要做的事:
1. 根据这段讲缓存访问的摘录,回答下面的问题:
(a) 缓存网络中的每个缓存路由跟哪些缓存路由相连?
(b) 在摘录所说的一种可选实施方式中,第一数据处理请求是哪一种请求?
(c) 如果第二基础核心模块的核心缓存里没有第一目标数据,它通过什么从第一目标缓存单元中拿到这份数据?
2. 把这段讲缓存访问的摘录从最后一句之后接着续写下去。

文档摘录:
------------
在一种可选的实施方式中,在每个所述基础核心模块中,所述多个计算引擎包括的多个存储客户端与所述多个转换开关一一对应,每个存储客户端通过对应的转换开关与缓存网络中的一个缓存路由连接,所述缓存网络包括呈网格状排布的多个缓存路,所述缓存网络中的每个缓存路由与相邻的每个缓存路由连接。
在上述实施方式中,在每个基础核心模块中,每个计算引擎中的每个存储客户端通过一个对应的转换开关与一个缓存路由连接,由于基础核心模块中的转换开关通过共享总线连接,因此在计算引擎中的任一存储客户端需要访问另一基础核心模块中的缓存单元时,其数据处理请求不经过缓存网络,而是通过转换开关以及共享总系传输到另一基础核心模块的核心缓存中,从而能够实现一个基础核心模块中的存储客户端对另一基础核心模块的访问。
在一种可选的实施方式中,所述第一数据处理请求为读请求,所述第二基础核心模块的核心缓存配置成:
在接收到所述第一数据处理请求,且所述第二基础核心模块的核心缓存中存储有所述第一数据处理请求所请求的第一目标数据时,将所述第一目标数据通过所述第一基础核心模块的共享总线返回至发送所述第一数据处理请求的存储客户端;
在接收到所述第一数据处理请求,且所述第二基础核心模块的核心缓存中不存在所述第一目标数据时,基于所述第一数据处理请求,通过所述第二基础核心模块的缓存网络,从所述第一目标缓存单元中获取所述第一目标数据,并将所述第一目标数据通过所述第一基础核心模块的共享总线返回至发送所述第一数据处理请求的存储客户端。
在上述实施方式中,在第一基础核心模块的计算引擎中的存储客户端发送的第一数据处理请求传输到第二基础核心模块的核心缓存时,如果该核心缓存中已经存储有第一数据处理请求所请求的第一目标数据时,该核心缓存会将第一目标数据直接返回给该客户端,如果该核心缓存没有存储第一目标数据,则该核心缓存能够通过与其连接的第二基础核心 模块的缓存网络从第一目标缓存单元中获取该第一目标数据并返回给该客户端,从而能够实现第一基础核心模块的计算引擎中的存储客户端对第二基础核心模块中的缓存单元的访问。
------------
提供的资料:
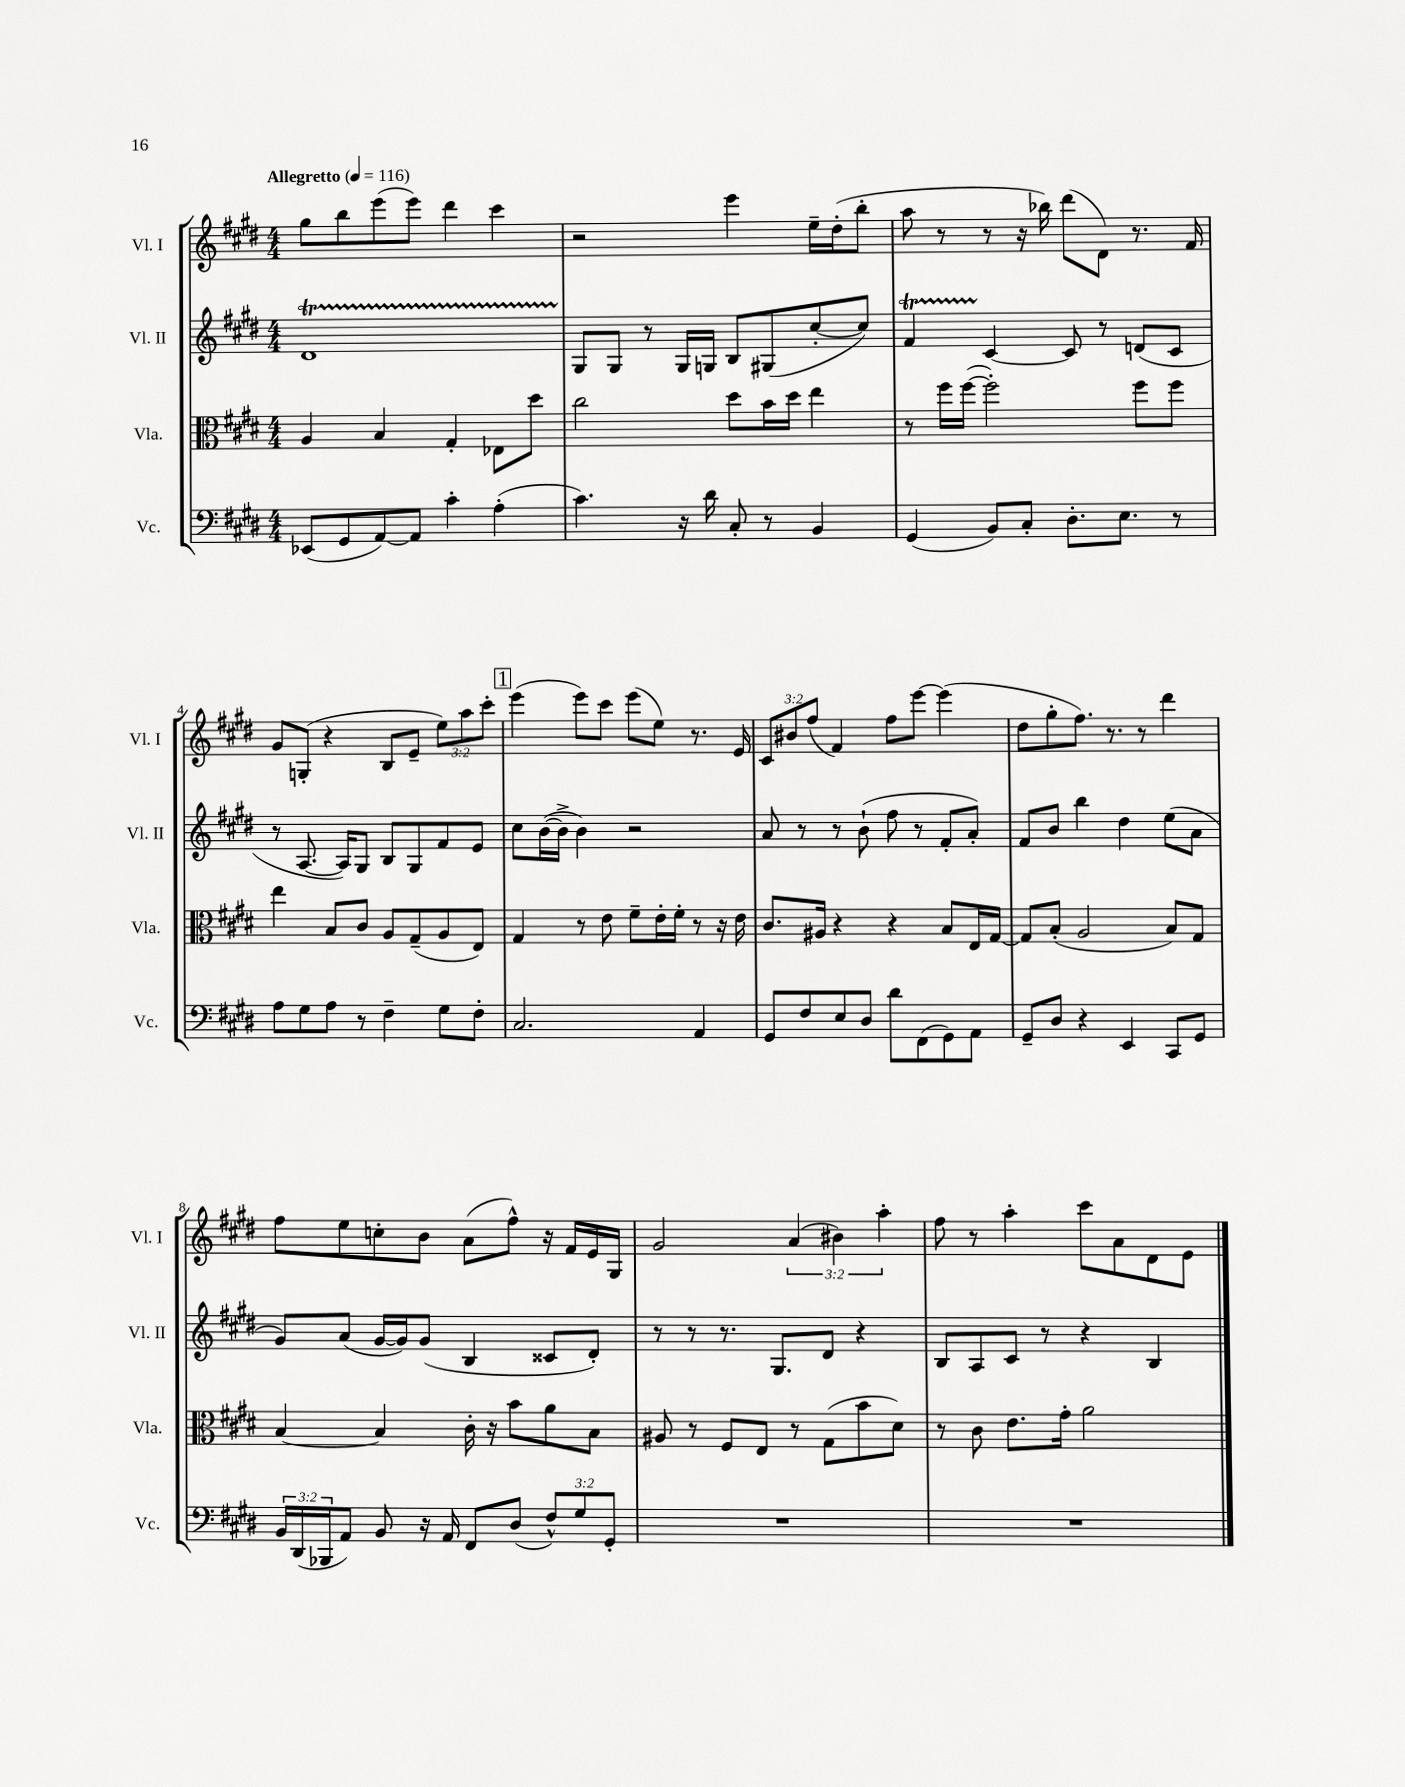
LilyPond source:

<<
\new StaffGroup <<
\new Staff = "s0" \with { instrumentName = "Vl. I" shortInstrumentName = "Vl. I" } {
    \clef treble \key e \major \numericTimeSignature \time 4/4 \override Staff.TupletNumber.text = #tuplet-number::calc-fraction-text \tempo "Allegretto" 4 = 116
    gis''8 b''8 e'''8( e'''8) dis'''4 cis'''4 |
    r2 e'''4 e''16-- dis''16-.( b''8-. |
    a''8 r8 r8 r16 bes''16) dis'''8( dis'8) r8. fis'16 |
    gis'8 g8-.( r4 b8 e'8-- \tuplet 3/2 { e''8) a''8 cis'''8-. } |
    \mark \markup { \box "1" } e'''4( e'''8) cis'''8 e'''8( e''8) r8. e'16 |
    \tuplet 3/2 { cis'8 bis'8 fis''8( } fis'4) fis''8 e'''8~ e'''4( |
    dis''8 gis''8-. fis''8.) r8. r8 dis'''4 |
    fis''8 e''8 c''8-. b'8 a'8( fis''8-^) r16 fis'16 e'16 gis16 |
    gis'2 \tuplet 3/2 { a'4( bis'4) a''4-. } |
    fis''8 r8 a''4-. cis'''8 a'8 dis'8 e'8 \bar "|." |
}
\new Staff = "s1" \with { instrumentName = "Vl. II" shortInstrumentName = "Vl. II" } {
    \clef treble \key e \major \numericTimeSignature \time 4/4
    dis'1\startTrillSpan |
    gis8\stopTrillSpan gis8 r8 gis16 g16 b8 gis8( cis''8~-. cis''8) |
    fis'4\startTrillSpan cis'4~\stopTrillSpan cis'8 r8 d'8( cis'8 |
    r8 a8.~ a16) gis8 b8 gis8 fis'8 e'8 |
    \mark \markup { \box "1" } cis''8 b'16~( b'16-> b'4) r2 |
    a'8 r8 r8 b'8-!( fis''8 r8 fis'8-. a'8-.) |
    fis'8 b'8 b''4 dis''4 e''8( a'8 |
    gis'8) a'8( gis'16~ gis'16) gis'8( b4 cisis'8 dis'8-.) |
    r8 r8 r8. gis8. dis'8 r4 |
    b8 a8 cis'8 r8 r4 b4 \bar "|." |
}
\new Staff = "s2" \with { instrumentName = "Vla." shortInstrumentName = "Vla." } {
    \clef alto \key e \major \numericTimeSignature \time 4/4
    a4 b4 gis4-. ees8 dis''8 |
    cis''2 dis''8 b'16 dis''16 e''4 |
    r8 fis''16 fis''16~( fis''2-.) fis''8 fis''8 |
    e''4 b8 cis'8 a8 gis8--( a8 e8) |
    \mark \markup { \box "1" } gis4 r8 e'8 fis'8-- e'16-. fis'16-. r8 r16 e'16 |
    cis'8. ais16 r4 r4 b8 e16 gis16~ |
    gis8 b8-.( a2 b8) gis8 |
    b4~ b4 cis'16-. r16 b'8 a'8 b8 |
    ais8 r8 fis8 e8 r8 gis8( b'8 dis'8) |
    r8 cis'8 e'8. gis'16-. a'2 \bar "|." |
}
\new Staff = "s3" \with { instrumentName = "Vc." shortInstrumentName = "Vc." } {
    \clef bass \key e \major \numericTimeSignature \time 4/4 \override Staff.TupletNumber.text = #tuplet-number::calc-fraction-text
    ees,8( gis,8 a,8~) a,8 cis'4-. a4-.( |
    cis'4.) r16 dis'16 cis8-. r8 b,4 |
    gis,4( b,8) cis8-. dis8.-. e8. r8 |
    a8 gis8 a8 r8 fis4-- gis8 fis8-. |
    \mark \markup { \box "1" } cis2. a,4 |
    gis,8 fis8 e8 dis8 dis'8 fis,8( gis,8) a,8 |
    gis,8-- dis8 r4 e,4 cis,8 gis,8 |
    \tuplet 3/2 { b,16 dis,16( bes,,16 } a,8) b,8 r16 a,16 fis,8 dis8( \tuplet 3/2 { fis8-^) gis8 gis,8-. } |
    R1 |
    R1 \bar "|." |
}
>>
>>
------------
各题答案:
1.
(a) 与相邻的每个缓存路由相连。
(b) 读请求。
(c) 通过第二基础核心模块的缓存网络。

2.
在一种可选的实施方式中,每个转换开关包括第一端口、第二端口、第三端口、第四端口、第一数据选择器、数据缓冲器、裁决器和第二数据选择器;
其中,所述第一端口配置成与对应的存储客户端连接,所述第二端口配置成与一个缓存路由连接,所述第三端口配置成通过共享总线与上一跳转换开关连接,所述第四端口配置成通过共享总线与下一跳转换开关或另一基础核心模块的核心缓存连接,所述第一数据选择器分别与所述第一端口、所述第二端口和所述数据缓冲器连接,所述裁决器分别与所述数据缓冲器、所述第三端口和所述第四端口连接,所述第二数据选择器分别与所述第一端口、所述第二端口、所述第三端口和所述第四端口连接;
所述第一数据选择器配置成将所述第一端口接收到的存储客户端的数据处理请求发送至与所述第二端口连接的缓存路由,或者发送至所述数据缓冲器;
所述裁决器配置成接收所述数据缓冲器和所述第三端口发送的数据处理请求,并在接收到的数据处理请求为多个时,确定多个数据处理请求中优先响应的数据处理请求,并将所述优先响应的数据处理请求通过所述第四端口输出至共享总线;
所述第二数据选择器配置成将所述第四端口接收到的读回数据输出至与所述第一端口连接的存储客户端,或者通过所述第三端口输出至共享总线,还配置成将所述第二端口接收到的读回数据输出至与所述第一端口连接的存储客户端。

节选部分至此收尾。